Gaea is now set up to run Bering for real. I failed to run dueling debuggers there though. I can have a 300 core license, but not two 12 core licenses, it seems. The DEBUG output shows again that it fails to match from the very beginning of the restart run. Why would only 3 of the 4 halo points have non-zero values? Where is that set? Would that cause the checksums to disagree?

Turning off OBLIQUE_TAN changes how the runs diverge. Now they diverge at u pre-btstep accel PF[uv], both u and v, u not matching on the eastern side only, v on the northern side only.

The pre-btstep accel was a red herring. u and v match at the end of the first go through step_mom_dyn_split_rk2, diverge in the second call at u before vertvisc: up.

Turning on DEBUG_OBC causes the restart to match. The diff between with and without DEBUG_OBC shows up at:
h-point: c= 138662915 pre-btstep accel pbce
the second time around. DEBUG_OBC sets the value of h just outside the OBCs to zero, also sets the pressure gradients to zero right on the boundary. Could it be that something depends on the value of pbce outside?

@Hallberg-NOAA I made a PR to your branch to fix btstep. However, there's still a dependence on h outside the domain in MOM_mixed_layer_restrat.F90. You can compare with and without DEBUG_OBC to see. In the Bering, things
change at time 4200 s with h(:,5,1) being different everywhere after the call, not just outside the domain, not
just at the edges.

@kshedstrom, I merged in your PR and added some more changes to github.com/Hallberg-NOAA/MOM6/tree/oblique_OBC_restart_fix that I think address the changes to the Bering when DEBUG_OBC is enabled, but I would appreciate it if you would verify this in your version of the Bering test case. (I am using an older coupler, and had to drop some of the more recent coupler.nml options.)

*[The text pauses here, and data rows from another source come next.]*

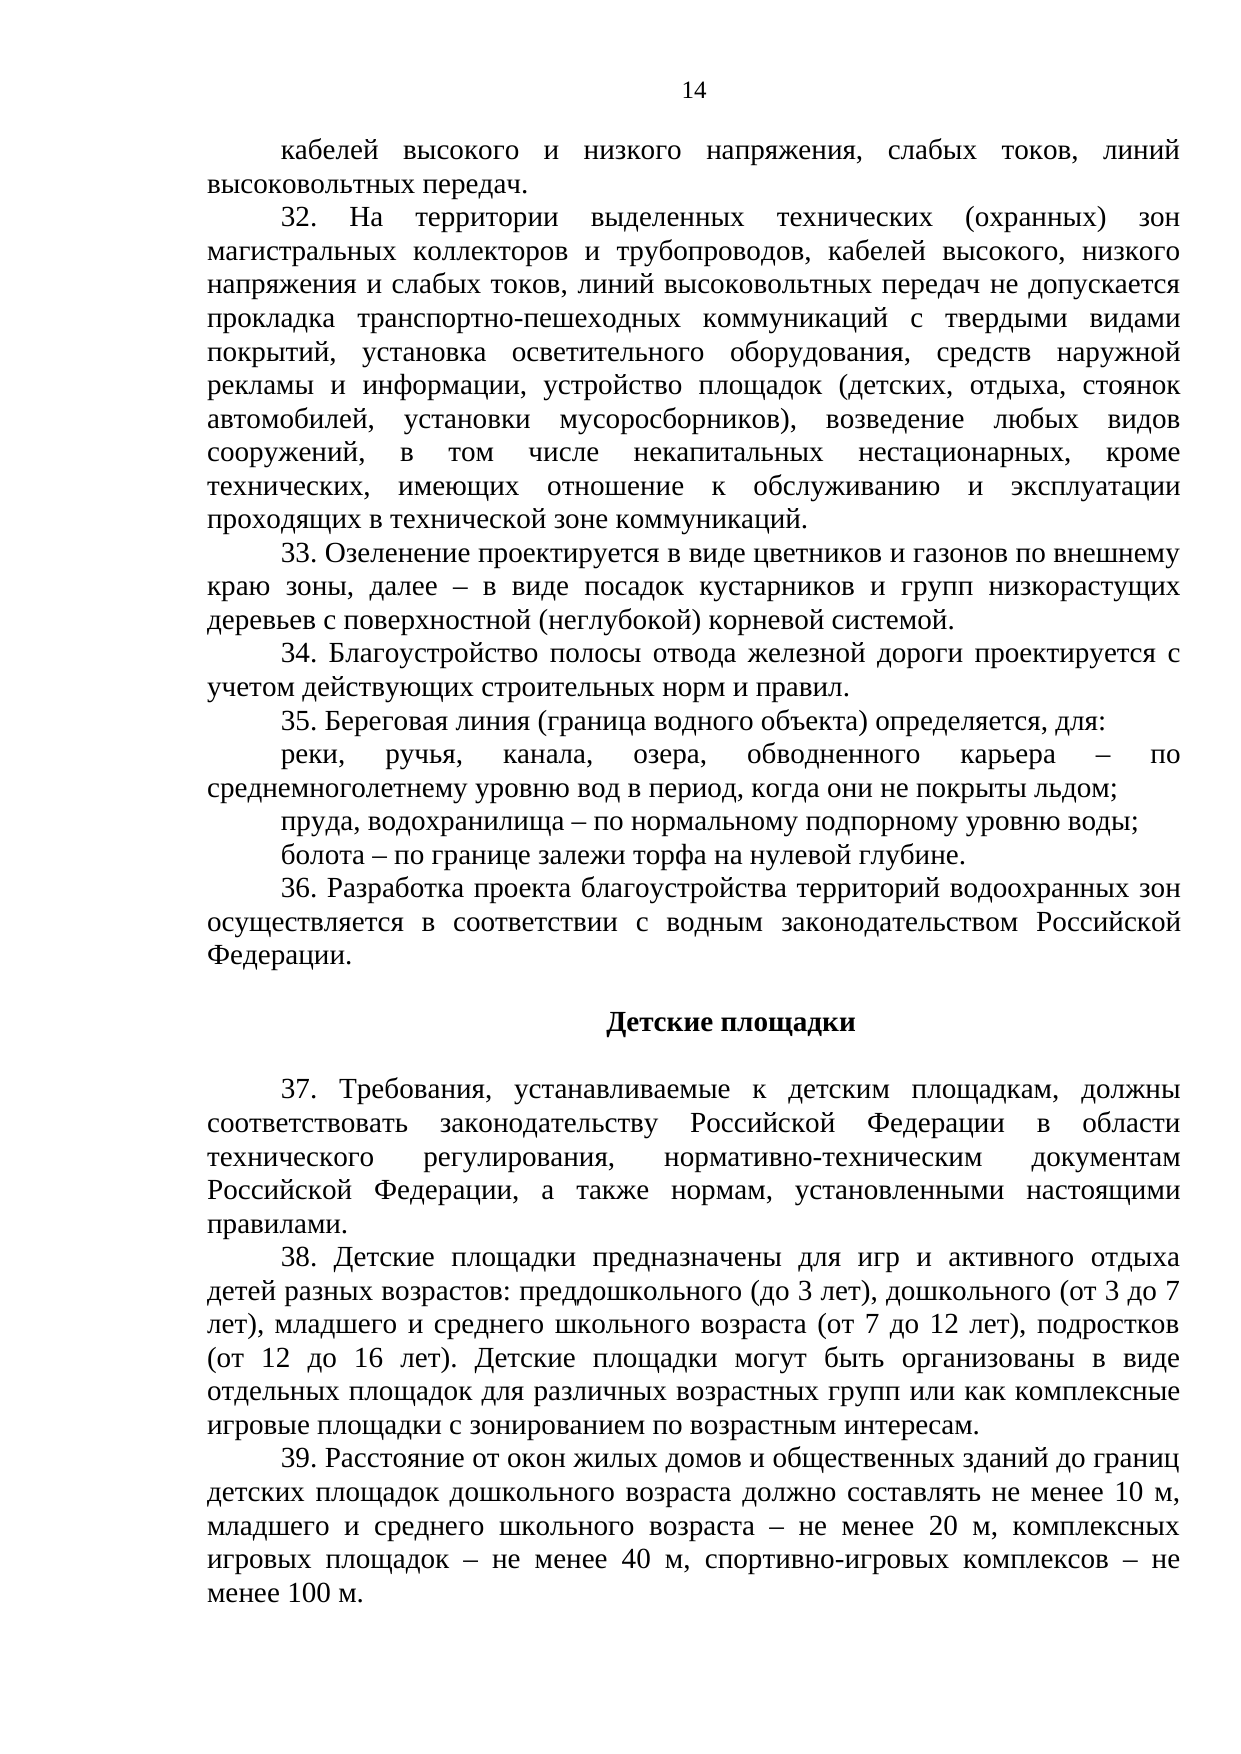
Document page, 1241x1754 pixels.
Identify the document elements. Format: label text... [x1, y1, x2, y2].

list 36. Разработка проекта благоустройства территорий водоохранных зон осуществляется в соответствии с водным законодательством Российской Федерации. [207, 870, 1181, 971]
list кабелей высокого и низкого напряжения, слабых токов, линий высоковольтных передач. [207, 132, 1181, 199]
list 33. Озеленение проектируется в виде цветников и газонов по внешнему краю зоны, далее – в виде посадок кустарников и групп низкорастущих деревьев с поверхностной (неглубокой) корневой системой. [207, 535, 1181, 636]
list болота – по границе залежи торфа на нулевой глубине. [207, 837, 1181, 870]
list 39. Расстояние от окон жилых домов и общественных зданий до границ детских площадок дошкольного возраста должно составлять не менее 10 м, младшего и среднего школьного возраста – не менее 20 м, комплексных игровых площадок – не менее 40 м, спортивно-игровых комплексов – не менее 100 м. [207, 1441, 1181, 1608]
list Детские площадки [207, 1004, 1181, 1038]
list пруда, водохранилища – по нормальному подпорному уровню воды; [207, 803, 1181, 837]
list 35. Береговая линия (граница водного объекта) определяется, для: [207, 703, 1181, 736]
list 38. Детские площадки предназначены для игр и активного отдыха детей разных возрастов: преддошкольного (до 3 лет), дошкольного (от 3 до 7 лет), младшего и среднего школьного возраста (от 7 до 12 лет), подростков (от 12 до 16 лет). Детские площадки могут быть организованы в виде отдельных площадок для различных возрастных групп или как комплексные игровые площадки с зонированием по возрастным интересам. [207, 1239, 1181, 1441]
list реки, ручья, канала, озера, обводненного карьера – по среднемноголетнему уровню вод в период, когда они не покрыты льдом; [207, 736, 1181, 803]
list 37. Требования, устанавливаемые к детским площадкам, должны соответствовать законодательству Российской Федерации в области технического регулирования, нормативно-техническим документам Российской Федерации, а также нормам, установленными настоящими правилами. [207, 1072, 1181, 1239]
list 34. Благоустройство полосы отвода железной дороги проектируется с учетом действующих строительных норм и правил. [207, 636, 1181, 703]
list 32. На территории выделенных технических (охранных) зон магистральных коллекторов и трубопроводов, кабелей высокого, низкого напряжения и слабых токов, линий высоковольтных передач не допускается прокладка транспортно-пешеходных коммуникаций с твердыми видами покрытий, установка осветительного оборудования, средств наружной рекламы и информации, устройство площадок (детских, отдыха, стоянок автомобилей, установки мусоросборников), возведение любых видов сооружений, в том числе некапитальных нестационарных, кроме технических, имеющих отношение к обслуживанию и эксплуатации проходящих в технической зоне коммуникаций. [207, 199, 1181, 535]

Yes, this does pass the perfect restart test for OBLIQUE obcs. However, there is still work to be done on OBLIQUE_TAN.

Thanks for this update, @kshedstrom. After thoroughly inspecting the OBLIQUE_TAN related code and trying (and failing) to spot what might be going with the OBLIQUE_TAN OBCs, there are three questions that I think might be instructive:

  1. If we set OBC_RAD_VEL_WT = 1.0, do cases with OBLIQUE_TAN OBCs reproduce across restarts?

  2. Do the cases with OBLIQUE_TAN OBCs reproduce across different PE counts and layouts?

  3. Do you think that the improvements accruing from this branch as it stands are great enough to warrant a PR to dev/gfdl and hence to main at this time, or do you think that we should hold off until we have corrected all of the problems with OBLIQUE_TAN OBCs as well?

1., 2. Yes, with OBC_RAD_VEL_WT = 1.0, it does reproduce across restarts and across process counts.

  1. I don't see any reason to wait to push your success so far.

Sorry, my test does now reproduce with OBLIQUE_TAN. I must have done something wrong in that other test.

Thank you so much for that update, @kshedstrom. The fact that PR #219 corrects the restarts with OBLIQUE_TAN as well is a tremendous relief. With this update, I think that it is clear that this issue can be closed once PR #219 is merged into the dev/gfdl branch of the MOM6 code base.